The first step that involves slicing the lemons and having them sit in sugar was easy, and I did that first so that I could meet the minimum time requirement set forth in the recipe that I followed.  Then I made the pate brisee.  I was pretty excited to pull out my new Cuisinart® food processor again, and I was really, really, REALLY pleased with how it turned out.  I mean, I liked this recipe before (I always use it when making fruit pies), but the dough was SO rollable this time, so perhaps my days with the pastry cutter are over (I kind of shudder to think - there is something comforting about such an activity).
Can you believe these are TURNIPS?
How gorgeous are they????
While the lemons were sugaring and the pate briseeing, I threw together the salad.  Everything BUT the green beans (left over from my pickle brine recycling experiment) were from Desert Root Farms.  The star was really the scarlet queen red salad turnip.  This baby came with directions on the label - to serve raw or lightly cooked.  So we followed directions and didn't use them in the latkes the other night, reserving them instead for the salad (they are crunchy and earthy - very nice!).  To that I added dill, and I tossed those three simple items over a mix of spinach, red leaf, and green leaf.
Of course, when one is making a fresh salad, it would NOT be apropos to use a bottled dressing (OK, I am a snob; I admit it).  But come on - you already know I have all the ingredients to make a vinaigrette, right?  Lemons, olive oil, mustard, and more dill with just a wee bit of salt, all emulsified with a good dose of elbow grease.
OK, so back to the pie.  Once we were showered and HRH woke up from her nap, we packed up the car (seriously, it was like packing for a three-day trip, and we were driving thirty minutes away) and headed out.  Once at our destination, I rolled out the pate brisee, whisked up some eggs, added them to the lemon mixture, and popped it in the oven.
While it was cooling, everyone ate dinner, and the dressing was used up and the mustard smeared on burger buns.  I am pleased to note that the mustard DID mellow but stayed nice and scharf, a nice accompaniment to a good ol' cheddar cheeseburger.
The air vents were in the shape
of a "T" for Tay's birthday.
I'm not sure how I felt about the pie, but the family SAID they liked it.  It was tart - but it's supposed to be.  I think I might add just a little more sugar AND let the lemons sit at least overnight to mellow out just a little more.  Also, the custard part of the pie didn't totally set up, but I think that's mostly because we didn't let it cool to its optimal room temperature.  All in all, though, this is a recipe I would not mind tweaking to make my own.
The last thing I did before the weekend ended was to make cinnamon sugar, which was not really much of a feat (mix cinnamon and sugar in cannister - shake vigorously - sprinkle on toast/tortilla/spoon), but I was seething from not being able to obtain my precious vanilla beans to make my extract and sugar ("we regret that we are temporarily out of vanilla beans"), so I felt like I needed to do something with sugar to channel that crushed hope in a more positive manner.

*Clearly, I am on a Mel Brooks kick here - this is a line from Blazing Saddles.  If you can't place the line, you need to watch the movie again.


  1. Have you considered making lemon curd?
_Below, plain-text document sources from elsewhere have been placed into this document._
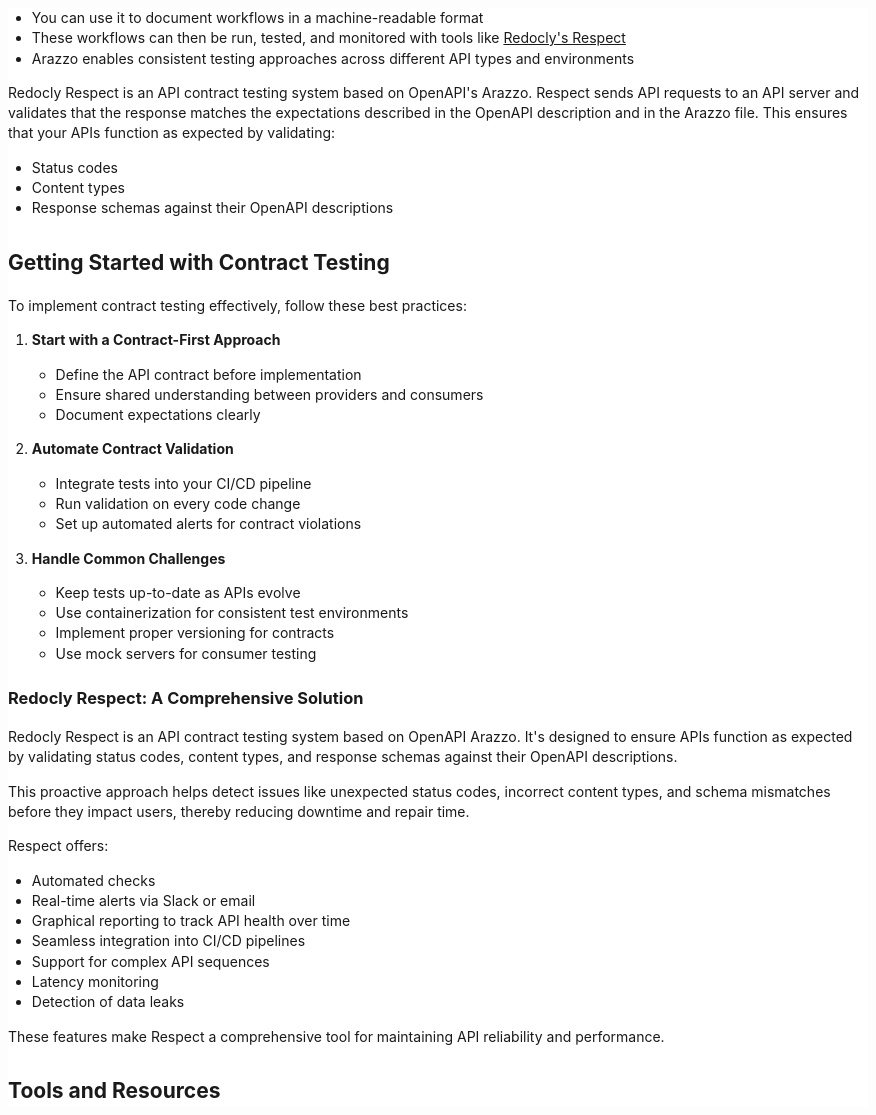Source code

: 
* You can use it to document workflows in a machine-readable format
* These workflows can then be run, tested, and monitored with tools like [Redocly's Respect](https://redocly.com/respect)
* Arazzo enables consistent testing approaches across different API types and environments

Redocly Respect is an API contract testing system based on OpenAPI's Arazzo. Respect sends API requests to an API server and validates that the response matches the expectations described in the OpenAPI description and in the Arazzo file. This ensures that your APIs function as expected by validating:

* Status codes
* Content types
* Response schemas against their OpenAPI descriptions

## Getting Started with Contract Testing

To implement contract testing effectively, follow these best practices:

1. **Start with a Contract-First Approach**
   * Define the API contract before implementation
   * Ensure shared understanding between providers and consumers
   * Document expectations clearly

2. **Automate Contract Validation**
   * Integrate tests into your CI/CD pipeline
   * Run validation on every code change
   * Set up automated alerts for contract violations

3. **Handle Common Challenges**
   * Keep tests up-to-date as APIs evolve
   * Use containerization for consistent test environments
   * Implement proper versioning for contracts
   * Use mock servers for consumer testing

### Redocly Respect: A Comprehensive Solution

Redocly Respect is an API contract testing system based on OpenAPI Arazzo. It's designed to ensure APIs function as expected by validating status codes, content types, and response schemas against their OpenAPI descriptions.

This proactive approach helps detect issues like unexpected status codes, incorrect content types, and schema mismatches before they impact users, thereby reducing downtime and repair time.

Respect offers:
* Automated checks
* Real-time alerts via Slack or email
* Graphical reporting to track API health over time
* Seamless integration into CI/CD pipelines
* Support for complex API sequences
* Latency monitoring
* Detection of data leaks

These features make Respect a comprehensive tool for maintaining API reliability and performance.

## Tools and Resources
David Lebowitz had a recipe that specifically stated it wasn't for Meyer lemons (it was at the end of a post that actually discussed how there are no real Meyer lemons anymore- very interesting). I love the stuff and would take it off your hands if you make it! ;)

  2. It's on my list, actually - just haven't gotten there yet... I have high hopes that the marmalade might actually turn out! But no worries - we have nearly an endless supply.... I'll have to bookmark that recipe, though - thanks for the 411!